Minutes interim-2020-mls-18: Tue 12:00
minutes-interim-2020-mls-18-202008111200-00
| Meeting Minutes | Messaging Layer Security (mls) WG | |
|---|---|---|
| Title | Minutes interim-2020-mls-18: Tue 12:00 | |
| State | Active | |
| Other versions | plain text | |
| Last updated | 2020-08-18 |
minutes-interim-2020-mls-18-202008111200-00
# Issues/PRs
* PSK injection:
- Richard: Do we want/need a proposal to inject a PSK? Currently the plan
is using a commit extension. I feel like we don't need a proposal. An
extension is enough. - Konrad: Proposals are handy because they
authenticate a potential external source of the restart/re-add action. -
Raphael: Since there is no one really advocating proposals based on a
concrete use case, we should avoid overcomplicating the protocol. Vendor
can do it in a proprietary way on the application level. - Brendan: We
could make commits more extensible by keeping all proposals in a single
array, which would give the committer a way to indicate ordering. -
Richard: The application would still have to check that the ordering is
sane. - Raphael: This might be worthwhile if it keeps commits extensible. -
Richard: More work is needed to negotiate the availability of proposals
throughout the group. - Brendan agrees to provide some pseudocode for his
idea.
* PR #388
- Richard: It turns out we need to refer to a raw hash function.

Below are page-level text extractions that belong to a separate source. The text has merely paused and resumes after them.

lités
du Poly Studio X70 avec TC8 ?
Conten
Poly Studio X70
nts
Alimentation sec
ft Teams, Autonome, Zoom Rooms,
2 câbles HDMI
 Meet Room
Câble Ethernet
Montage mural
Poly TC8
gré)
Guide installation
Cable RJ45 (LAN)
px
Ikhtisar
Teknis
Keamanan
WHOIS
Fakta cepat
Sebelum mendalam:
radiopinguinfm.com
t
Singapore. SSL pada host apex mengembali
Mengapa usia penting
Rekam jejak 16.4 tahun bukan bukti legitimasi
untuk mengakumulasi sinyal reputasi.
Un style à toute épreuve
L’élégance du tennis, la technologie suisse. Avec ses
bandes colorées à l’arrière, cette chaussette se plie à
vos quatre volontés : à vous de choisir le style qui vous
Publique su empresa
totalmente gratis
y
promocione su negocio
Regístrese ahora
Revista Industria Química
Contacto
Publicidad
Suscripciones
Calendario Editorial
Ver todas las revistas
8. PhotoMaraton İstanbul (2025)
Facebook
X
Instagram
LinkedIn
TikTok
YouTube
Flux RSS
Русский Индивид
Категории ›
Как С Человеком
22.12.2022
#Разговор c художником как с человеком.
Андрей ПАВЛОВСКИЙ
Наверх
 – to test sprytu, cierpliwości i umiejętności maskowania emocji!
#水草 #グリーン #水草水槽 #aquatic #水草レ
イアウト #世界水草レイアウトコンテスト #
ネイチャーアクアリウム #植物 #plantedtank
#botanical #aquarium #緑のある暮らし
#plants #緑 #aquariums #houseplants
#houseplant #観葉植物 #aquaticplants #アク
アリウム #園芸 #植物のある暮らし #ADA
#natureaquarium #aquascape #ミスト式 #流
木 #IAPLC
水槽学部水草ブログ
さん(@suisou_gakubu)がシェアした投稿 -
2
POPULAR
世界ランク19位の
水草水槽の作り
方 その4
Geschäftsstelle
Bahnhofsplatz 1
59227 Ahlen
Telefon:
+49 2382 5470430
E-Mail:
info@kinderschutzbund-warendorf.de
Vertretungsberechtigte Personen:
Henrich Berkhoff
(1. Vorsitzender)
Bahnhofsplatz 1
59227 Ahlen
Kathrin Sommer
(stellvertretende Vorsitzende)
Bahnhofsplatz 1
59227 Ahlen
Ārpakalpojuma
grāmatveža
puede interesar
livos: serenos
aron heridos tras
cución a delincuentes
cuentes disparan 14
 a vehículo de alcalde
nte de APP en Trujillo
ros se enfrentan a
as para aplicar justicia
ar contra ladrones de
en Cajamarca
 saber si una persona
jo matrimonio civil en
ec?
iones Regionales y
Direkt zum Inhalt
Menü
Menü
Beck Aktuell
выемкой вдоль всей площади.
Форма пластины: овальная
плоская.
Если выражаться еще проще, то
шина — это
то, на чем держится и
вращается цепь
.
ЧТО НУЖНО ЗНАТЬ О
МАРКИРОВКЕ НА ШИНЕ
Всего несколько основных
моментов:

Eric
brought this up. - Eric: #388 solves the issue I raised.
* PR #387
- Sean: IANA usually reserves the first enum version, but we don't have to
do it. It might be sensible to change it from "invalid" to "reserved" so we
have less trouble with reviews later.
* PR #369
- Brendan: What instructions would one put in an extension would we that
wouldn't work as a proposal? - Richard: Instructions that would not enter
into the transcript. - Konrad: With extensible commits, we would have two
ways of communicating instructions to the group. - Richard: That is true,
if we have extensible proposals. Do we need to have communication about
PSKs in the transcript? - Konrad: We do if we want the communication
authenticated in the transcript. - Sean: We can wait with this PR until we
agree on how to extend commits.
* PR #360
- Richard (refers to his comment on the PR): We should go with option b) to
save entropy. Option c) seems scary. - Brendan: b) doesn't change that
much. If we want more efficiency we should go for c). - Britta: I believe
that we can't just drop the auth tag and expect the same level of
authentication. - Raphael: The lack of ordering requirement makes losing FS
on authenticity more dangerous, although there is still a signature on the
inside. - Britta: It might be a good idea to rely on both signatures and
auth tags, because signature keys won't get rotated as much. - Sean: We
should push this back one or two weeks.